TEHERAN: Une frappe menée mercredi par Israël et les Etats-Unis a touché des installations iraniennes sur un important site gazier du Golfe, provoquant un incendie, a annoncé la télévision d'Etat, alors que la guerre est dans sa troisième semaine.

"Il y a quelques instants, certaines parties des installations gazières" du gisement de South Pars/North Dome, située dans la ville portuaire de Kangan, "ont été frappées par des projectiles de l'ennemi américano-sioniste", a déclaré la télévision, citant le gouverneur adjoint de la province méridionale de Bouchehr.

Elle a ajouté que des équipes de pompiers avaient été dépêchées sur les lieux pour maîtriser l'incendie.

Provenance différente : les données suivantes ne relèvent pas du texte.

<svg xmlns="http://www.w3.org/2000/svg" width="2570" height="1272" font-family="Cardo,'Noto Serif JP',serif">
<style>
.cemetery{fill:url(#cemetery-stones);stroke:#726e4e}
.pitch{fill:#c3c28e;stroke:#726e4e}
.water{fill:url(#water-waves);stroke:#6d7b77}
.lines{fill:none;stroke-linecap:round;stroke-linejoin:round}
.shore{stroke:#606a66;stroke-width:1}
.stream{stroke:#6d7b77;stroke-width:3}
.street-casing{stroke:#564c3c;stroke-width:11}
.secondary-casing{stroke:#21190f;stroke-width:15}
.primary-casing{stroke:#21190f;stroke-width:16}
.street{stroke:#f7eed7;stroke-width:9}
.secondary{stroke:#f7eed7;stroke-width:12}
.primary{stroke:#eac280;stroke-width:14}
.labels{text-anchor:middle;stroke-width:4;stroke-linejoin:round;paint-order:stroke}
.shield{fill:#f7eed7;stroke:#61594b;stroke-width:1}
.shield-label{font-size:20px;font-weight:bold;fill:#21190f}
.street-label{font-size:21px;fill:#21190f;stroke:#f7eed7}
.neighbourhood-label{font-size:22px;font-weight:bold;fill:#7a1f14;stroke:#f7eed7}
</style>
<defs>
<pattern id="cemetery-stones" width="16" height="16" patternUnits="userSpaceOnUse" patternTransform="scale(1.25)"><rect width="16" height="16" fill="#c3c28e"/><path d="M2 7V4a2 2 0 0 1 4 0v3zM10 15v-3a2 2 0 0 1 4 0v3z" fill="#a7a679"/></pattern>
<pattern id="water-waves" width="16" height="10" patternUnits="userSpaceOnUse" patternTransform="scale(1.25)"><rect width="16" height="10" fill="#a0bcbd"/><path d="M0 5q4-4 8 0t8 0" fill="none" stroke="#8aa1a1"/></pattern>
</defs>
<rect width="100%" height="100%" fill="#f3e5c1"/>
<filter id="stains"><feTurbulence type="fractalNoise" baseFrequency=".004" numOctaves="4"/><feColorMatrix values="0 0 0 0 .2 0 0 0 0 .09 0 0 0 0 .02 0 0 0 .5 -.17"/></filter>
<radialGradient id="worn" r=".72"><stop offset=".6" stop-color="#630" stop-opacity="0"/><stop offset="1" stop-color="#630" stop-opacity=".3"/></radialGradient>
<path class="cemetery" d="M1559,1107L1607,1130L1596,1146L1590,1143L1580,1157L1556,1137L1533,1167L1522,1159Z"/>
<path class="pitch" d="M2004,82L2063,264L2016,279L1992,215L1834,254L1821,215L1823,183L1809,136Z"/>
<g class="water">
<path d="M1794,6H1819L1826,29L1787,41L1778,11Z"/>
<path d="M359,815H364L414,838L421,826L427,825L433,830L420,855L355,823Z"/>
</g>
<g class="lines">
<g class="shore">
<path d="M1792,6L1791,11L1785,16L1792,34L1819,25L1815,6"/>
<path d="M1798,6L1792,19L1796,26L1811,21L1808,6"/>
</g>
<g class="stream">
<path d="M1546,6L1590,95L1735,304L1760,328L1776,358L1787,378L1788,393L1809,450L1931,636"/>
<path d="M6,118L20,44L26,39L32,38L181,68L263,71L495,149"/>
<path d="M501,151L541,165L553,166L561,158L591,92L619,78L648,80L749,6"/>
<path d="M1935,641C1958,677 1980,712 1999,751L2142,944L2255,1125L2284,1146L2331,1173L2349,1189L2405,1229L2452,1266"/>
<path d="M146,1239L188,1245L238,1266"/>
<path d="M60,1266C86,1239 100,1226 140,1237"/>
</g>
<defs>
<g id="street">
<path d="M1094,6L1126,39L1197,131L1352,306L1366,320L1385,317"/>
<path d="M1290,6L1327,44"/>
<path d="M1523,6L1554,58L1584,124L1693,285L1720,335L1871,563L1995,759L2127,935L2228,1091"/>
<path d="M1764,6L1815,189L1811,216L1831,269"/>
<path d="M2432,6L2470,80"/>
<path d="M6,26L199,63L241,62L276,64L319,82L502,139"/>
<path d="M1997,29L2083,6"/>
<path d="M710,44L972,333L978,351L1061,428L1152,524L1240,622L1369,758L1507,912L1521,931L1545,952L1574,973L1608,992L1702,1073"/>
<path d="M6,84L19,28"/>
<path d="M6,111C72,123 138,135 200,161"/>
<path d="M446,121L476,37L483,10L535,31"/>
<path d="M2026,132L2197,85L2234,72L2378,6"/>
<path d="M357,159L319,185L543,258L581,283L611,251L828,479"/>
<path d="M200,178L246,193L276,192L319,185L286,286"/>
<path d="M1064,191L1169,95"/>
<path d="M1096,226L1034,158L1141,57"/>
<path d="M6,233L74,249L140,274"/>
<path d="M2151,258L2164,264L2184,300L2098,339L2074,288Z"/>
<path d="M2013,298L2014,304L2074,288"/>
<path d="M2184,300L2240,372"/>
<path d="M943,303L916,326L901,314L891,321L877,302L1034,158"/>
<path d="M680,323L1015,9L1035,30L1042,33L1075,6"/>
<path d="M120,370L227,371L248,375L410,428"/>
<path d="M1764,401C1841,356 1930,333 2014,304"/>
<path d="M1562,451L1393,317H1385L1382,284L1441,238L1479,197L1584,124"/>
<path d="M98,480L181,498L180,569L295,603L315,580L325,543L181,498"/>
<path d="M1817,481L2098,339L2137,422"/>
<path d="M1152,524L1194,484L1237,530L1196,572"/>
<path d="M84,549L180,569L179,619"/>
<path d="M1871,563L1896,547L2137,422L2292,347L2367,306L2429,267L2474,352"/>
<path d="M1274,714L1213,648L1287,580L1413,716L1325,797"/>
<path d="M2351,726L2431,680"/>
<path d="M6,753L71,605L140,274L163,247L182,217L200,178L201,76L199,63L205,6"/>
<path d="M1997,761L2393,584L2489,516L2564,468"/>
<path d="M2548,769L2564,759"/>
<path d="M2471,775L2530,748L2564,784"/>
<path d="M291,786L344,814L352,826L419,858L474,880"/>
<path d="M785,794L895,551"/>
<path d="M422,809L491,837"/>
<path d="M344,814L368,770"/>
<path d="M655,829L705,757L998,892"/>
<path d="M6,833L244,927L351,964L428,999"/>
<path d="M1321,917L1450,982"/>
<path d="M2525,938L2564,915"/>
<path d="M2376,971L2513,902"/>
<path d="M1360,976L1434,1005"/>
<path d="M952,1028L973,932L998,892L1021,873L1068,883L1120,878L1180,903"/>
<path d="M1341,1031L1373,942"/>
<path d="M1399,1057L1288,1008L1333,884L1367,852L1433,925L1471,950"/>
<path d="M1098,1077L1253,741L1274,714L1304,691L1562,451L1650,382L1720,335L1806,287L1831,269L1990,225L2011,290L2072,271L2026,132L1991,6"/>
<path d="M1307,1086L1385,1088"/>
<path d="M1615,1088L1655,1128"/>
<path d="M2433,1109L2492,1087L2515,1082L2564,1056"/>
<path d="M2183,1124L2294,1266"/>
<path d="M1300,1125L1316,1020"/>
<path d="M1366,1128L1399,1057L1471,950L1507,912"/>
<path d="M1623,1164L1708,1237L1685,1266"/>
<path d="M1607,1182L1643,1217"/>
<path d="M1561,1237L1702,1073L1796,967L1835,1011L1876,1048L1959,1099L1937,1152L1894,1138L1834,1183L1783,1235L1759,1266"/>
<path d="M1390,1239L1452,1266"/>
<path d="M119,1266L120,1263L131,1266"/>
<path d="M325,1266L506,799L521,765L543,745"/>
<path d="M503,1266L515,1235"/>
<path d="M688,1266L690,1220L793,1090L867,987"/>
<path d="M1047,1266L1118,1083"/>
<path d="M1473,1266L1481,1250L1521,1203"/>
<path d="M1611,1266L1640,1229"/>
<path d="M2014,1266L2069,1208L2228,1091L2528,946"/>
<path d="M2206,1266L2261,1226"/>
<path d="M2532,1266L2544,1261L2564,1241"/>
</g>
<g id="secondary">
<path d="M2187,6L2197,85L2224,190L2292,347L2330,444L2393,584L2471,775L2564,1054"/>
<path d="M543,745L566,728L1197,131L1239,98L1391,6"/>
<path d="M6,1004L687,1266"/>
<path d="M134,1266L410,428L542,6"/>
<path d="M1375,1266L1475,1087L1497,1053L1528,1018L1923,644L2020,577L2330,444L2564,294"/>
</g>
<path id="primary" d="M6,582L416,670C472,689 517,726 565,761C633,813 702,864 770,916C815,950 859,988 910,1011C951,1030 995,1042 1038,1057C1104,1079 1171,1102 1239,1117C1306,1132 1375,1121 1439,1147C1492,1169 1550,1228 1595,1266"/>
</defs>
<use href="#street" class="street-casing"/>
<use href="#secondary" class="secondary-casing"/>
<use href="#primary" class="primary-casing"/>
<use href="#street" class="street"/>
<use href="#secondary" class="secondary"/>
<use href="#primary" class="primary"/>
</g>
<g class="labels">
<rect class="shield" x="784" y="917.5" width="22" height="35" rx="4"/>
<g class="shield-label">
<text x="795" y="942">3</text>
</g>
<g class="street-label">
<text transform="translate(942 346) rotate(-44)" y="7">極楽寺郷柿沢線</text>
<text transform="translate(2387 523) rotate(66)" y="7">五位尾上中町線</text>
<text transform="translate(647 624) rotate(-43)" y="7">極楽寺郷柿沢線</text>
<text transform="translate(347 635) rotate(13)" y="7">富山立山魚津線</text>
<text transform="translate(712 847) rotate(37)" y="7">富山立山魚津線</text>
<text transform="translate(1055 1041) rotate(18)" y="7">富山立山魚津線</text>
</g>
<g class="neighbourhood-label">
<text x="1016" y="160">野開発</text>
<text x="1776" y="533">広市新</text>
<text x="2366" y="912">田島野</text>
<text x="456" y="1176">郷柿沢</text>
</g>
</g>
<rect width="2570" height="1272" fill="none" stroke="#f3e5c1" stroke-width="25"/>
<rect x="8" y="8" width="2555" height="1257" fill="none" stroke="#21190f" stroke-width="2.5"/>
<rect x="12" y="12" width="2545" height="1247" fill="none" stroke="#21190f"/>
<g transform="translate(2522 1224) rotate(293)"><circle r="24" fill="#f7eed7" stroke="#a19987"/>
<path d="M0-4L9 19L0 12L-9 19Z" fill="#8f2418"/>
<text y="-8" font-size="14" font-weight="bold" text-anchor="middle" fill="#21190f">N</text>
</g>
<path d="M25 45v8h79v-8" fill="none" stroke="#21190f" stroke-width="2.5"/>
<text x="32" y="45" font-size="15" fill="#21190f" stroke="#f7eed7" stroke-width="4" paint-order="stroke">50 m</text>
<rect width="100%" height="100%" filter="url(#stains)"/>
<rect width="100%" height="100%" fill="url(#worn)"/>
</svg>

L'immense champ gazier de South Pars/North Dome est la plus grande réserve de gaz connue au monde, que l'Iran partage avec le Qatar. Il fournit environ 70 % du gaz naturel consommé en Iran, qui l'exploite depuis la fin des années 1990.

Israël avait déjà frappé des installations iraniennes de ce site au cours de la guerre des 12 jours de juin 2025.

Le pays a lancé de nouvelles frappes contre l'Iran le 28 février, conjointement avec les Etats-Unis, tuant au premier jour son guide suprême, l'ayatollah Ali Khamenei, et déclenchant une guerre qui s'est étendue à tout le Moyen-Orient.